Il a souhaité que les échanges du forum aboutissent à des recommandations concrètes rassemblées dans un document stratégique destiné à orienter les politiques publiques.

Alexandra Heldt appelle à dépasser les discours de rejet

Prenant la parole à son tour, la directrice régionale Afrique de l’Ouest de la Fondation Friedrich Naumann, Alexandra Heldt, a dénoncé la montée des discours hostiles aux migrants, aussi bien sur le continent africain qu’en Europe.

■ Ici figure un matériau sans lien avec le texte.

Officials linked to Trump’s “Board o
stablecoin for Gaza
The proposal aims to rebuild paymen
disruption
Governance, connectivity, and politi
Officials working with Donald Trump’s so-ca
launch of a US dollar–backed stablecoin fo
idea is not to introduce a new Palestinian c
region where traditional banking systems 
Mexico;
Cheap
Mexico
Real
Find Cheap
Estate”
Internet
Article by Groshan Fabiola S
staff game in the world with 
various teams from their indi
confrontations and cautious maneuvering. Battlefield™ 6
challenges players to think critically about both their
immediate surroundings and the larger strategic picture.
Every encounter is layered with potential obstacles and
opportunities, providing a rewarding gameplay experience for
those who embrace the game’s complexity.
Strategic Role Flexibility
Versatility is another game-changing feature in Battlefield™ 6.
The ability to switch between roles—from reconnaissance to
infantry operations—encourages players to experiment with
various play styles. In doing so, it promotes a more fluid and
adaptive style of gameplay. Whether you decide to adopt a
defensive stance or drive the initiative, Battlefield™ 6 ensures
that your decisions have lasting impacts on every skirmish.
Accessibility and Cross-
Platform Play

Elle a notamment évoqué les violences xénophobes enregistrées en Afrique du Sud depuis plusieurs années, estimant qu’aucun pays ne peut résoudre ses difficultés économiques en faisant des migrants des boucs émissaires.

Elle a également relevé le paradoxe auquel fait face l’Europe, où la demande de main-d’œuvre demeure importante alors que les discours anti-immigration gagnent du terrain.

Selon elle, les migrations constituent au contraire un facteur d’innovation, d’entrepreneuriat et de rapprochement entre les peuples.

Vers un partenariat Afrique-Europe renouvelé

Alexandra Heldt a plaidé pour la construction d’un partenariat Afrique-Europe plus équilibré, reposant sur la mobilité, la responsabilité partagée et les valeurs de liberté.

Elle a invité les décideurs politiques à privilégier la confiance, la coopération et le dialogue plutôt que les approches fondées sur la peur et le rejet.

En clôturant son intervention, Sidi Touré a réaffirmé que l’hospitalité constitue un atout pour les sociétés africaines.

« L’hospitalité n’est pas une faiblesse, c’est une force et une véritable politique », a-t-il déclaré, estimant que la migration peut devenir un levier de prospérité partagée lorsqu’elle est accompagnée de politiques publiques adaptées.

Les travaux du Forum libéral de dialogue politique se poursuivent à Abidjan avec plusieurs panels consacrés aux dimensions juridiques, géopolitiques, économiques et humaines des migrations, dans la perspective de formuler des propositions destinées à renforcer la coopération entre l’Afrique et l’Europe.